Our sales to end-users, resellers, value-added resellers, distributors and system integrators are made on credit terms and we do not hold collateral to secure payment. The terms of the agreements with these customers do not provide them with the right to return the purchased products or solutions. Payment with respect to such sales is generally due within a specified period following receipt of an invoice. The period varies, but is up to 150 days for end-users and up to 90 days for resellers, distributors and system integrators. We are not party to any extended payment arrangements.
A default in payment by one or more of our resellers, value-added resellers, distributors and system integrators could adversely affect our business, results of operations, and financial condition. We cannot assure you that uncollectible receivables will not exceed our reserves. Any significant increase in uncollected accounts receivable beyond reserves could have a material adverse effect on our business, results of operation, and financial condition.

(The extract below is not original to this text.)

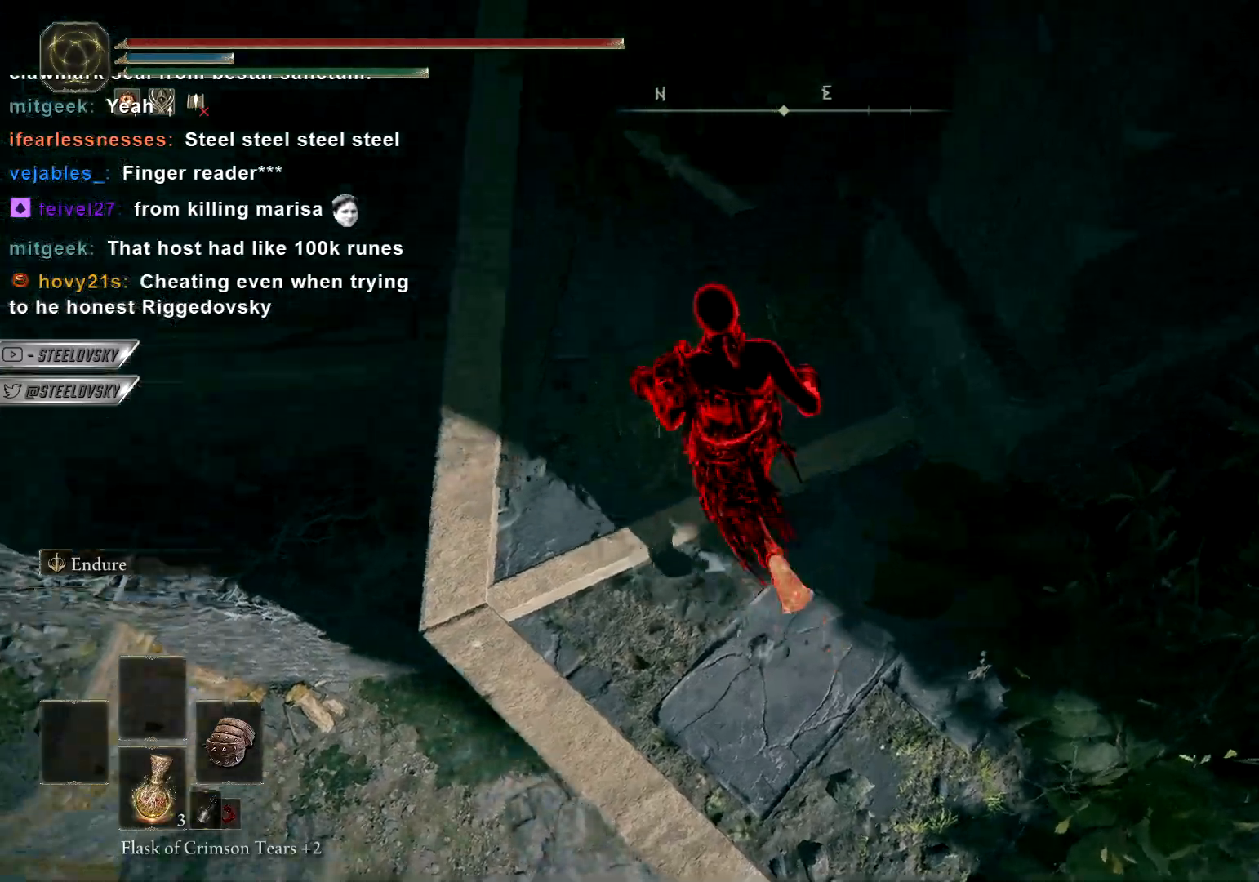
{"dt_ms": 500, "buttons": [], "left_stick": "up-right", "right_stick": "center", "events": [[117, "right_stick", "left"], [150, "left_stick", "center"], [183, "right_stick", "center"], [250, "left_stick", "up"], [300, "left_stick", "up-right"], [300, "right_stick", "left"], [467, "right_stick", "center"]]}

As a result of our strategy of pursuing strategic alliances with value-added resellers, distributors and system integrators, a substantial portion of our revenues is derived from such alliances. During the years ended December 31, 2003, 2004, 2005, and the period of six months ended June 30, 2006 revenues deriving from value-added resellers, distributors and system integrators accounted for approximately 51%, 28%, 46% and 51%, respectively, of our revenues. The decline during 2004 was mainly because of our direct sales to a major customer in Europe.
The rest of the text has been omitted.